Where then does he find the positive secret of his happiness? The psalm informs us, "His delight is in the law of the LORD; and in His law doth he meditate day and night." Man must have a positive object or he cannot be satisfied. He is possessed of an understanding and of affections for which employment must be found. On the nature of this employment, more than on anything else, does man's happiness depend. Let the understanding be either unoccupied or ill occupied; let the thoughts rove at random or be fixed on subjects corrupt in themselves and debasing in their tendencies; let the affections cling to objects in themselves unsatisfying, and which separate from God; or let the affections, directed toward proper objects, be destitute, of those objects; how in any case that has been supposed, can the soul be happy? And if the soul be unhappy, mere bodily ease and accommodation serve but as a mockery of its woe.

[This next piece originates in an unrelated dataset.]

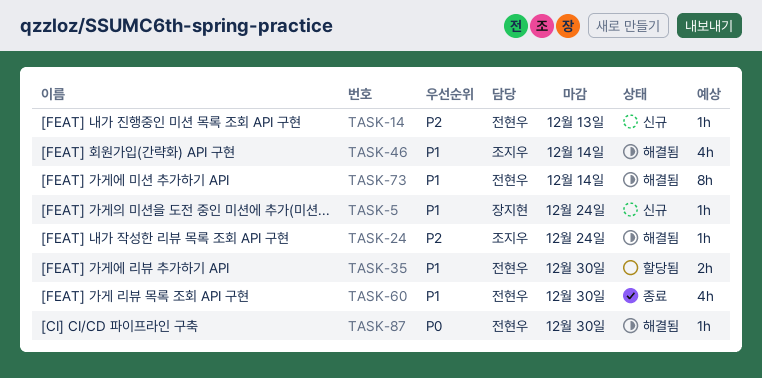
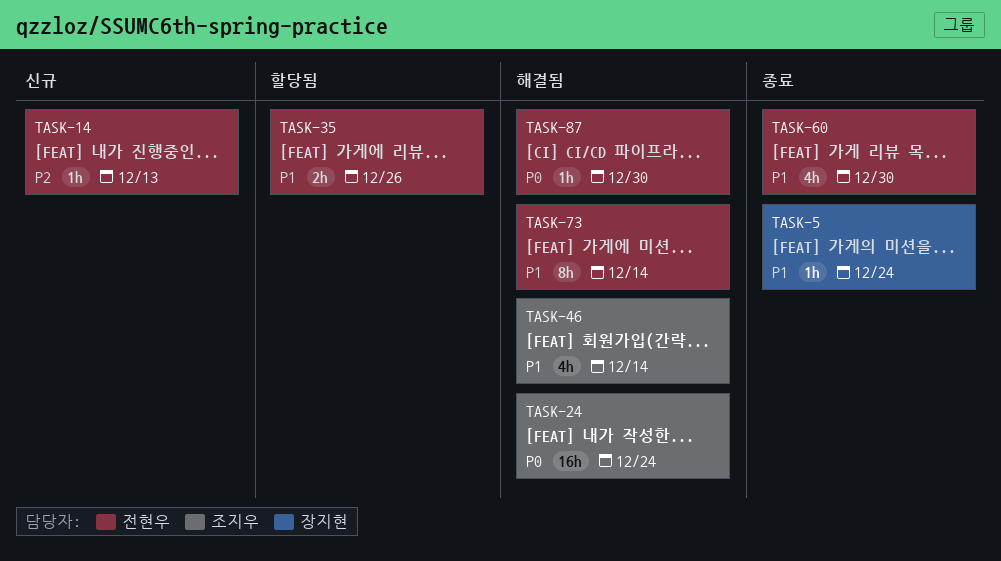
TASK-5, status: 신규 -> 종료
TASK-24, priority: P2 -> P0
TASK-24, estimate: 1h -> 16h
TASK-35, due: Dec 30 -> Dec 26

On the other hand, let the thoughts be rightly directed and diligently employed, let the affections be in habitual exercise on their proper suited objects, and circumstances are of little power to hinder happiness in such a case. Such occupation for both the understanding and the affections, is found in the Word of God, here called the "law" of the Lord. We must not restrict the expression to the ten words spoken on Sinai, or even to the whole law given by Moses. It is used of the entire revelation which God at that time had vouchsafed to man; and as it was in and to the nation of Israel that this revelation had been given, the name of God here used is that of His covenant relation with Israel—Jehovah.
"His delight is in the law of Jehovah." What a number of thoughts is suggested by this statement. We have the idea of authority, for it is a law that is in question, however extended the signification and use of the word. But it is an authority cheerfully acknowledged. His delight is in the law, and how evident it is that the Lord Himself—Jehovah—must be both known and loved for the heart to find its delight in His law, His Word. For us, of course, divine revelation is now much more extended; it comprises the revelation of God in the Person and work of Christ, already come. God has thus made Himself known in a much more personal way than in Old Testament times, so that while the authority of the Word is no less absolute, the affections find a personal object to rest upon, much more distinctly manifested, and love takes the place of law. I speak now of the terms by which the whole revelation as known by us may be designated, and of the difference between these and the one here used—"The law of the LORD." But even in the psalmist's day, how easy the yoke of a law in which his delight was found! His delight was in it. Surely there is no less for us to delight in now that God is fully revealed, and revealed as "love."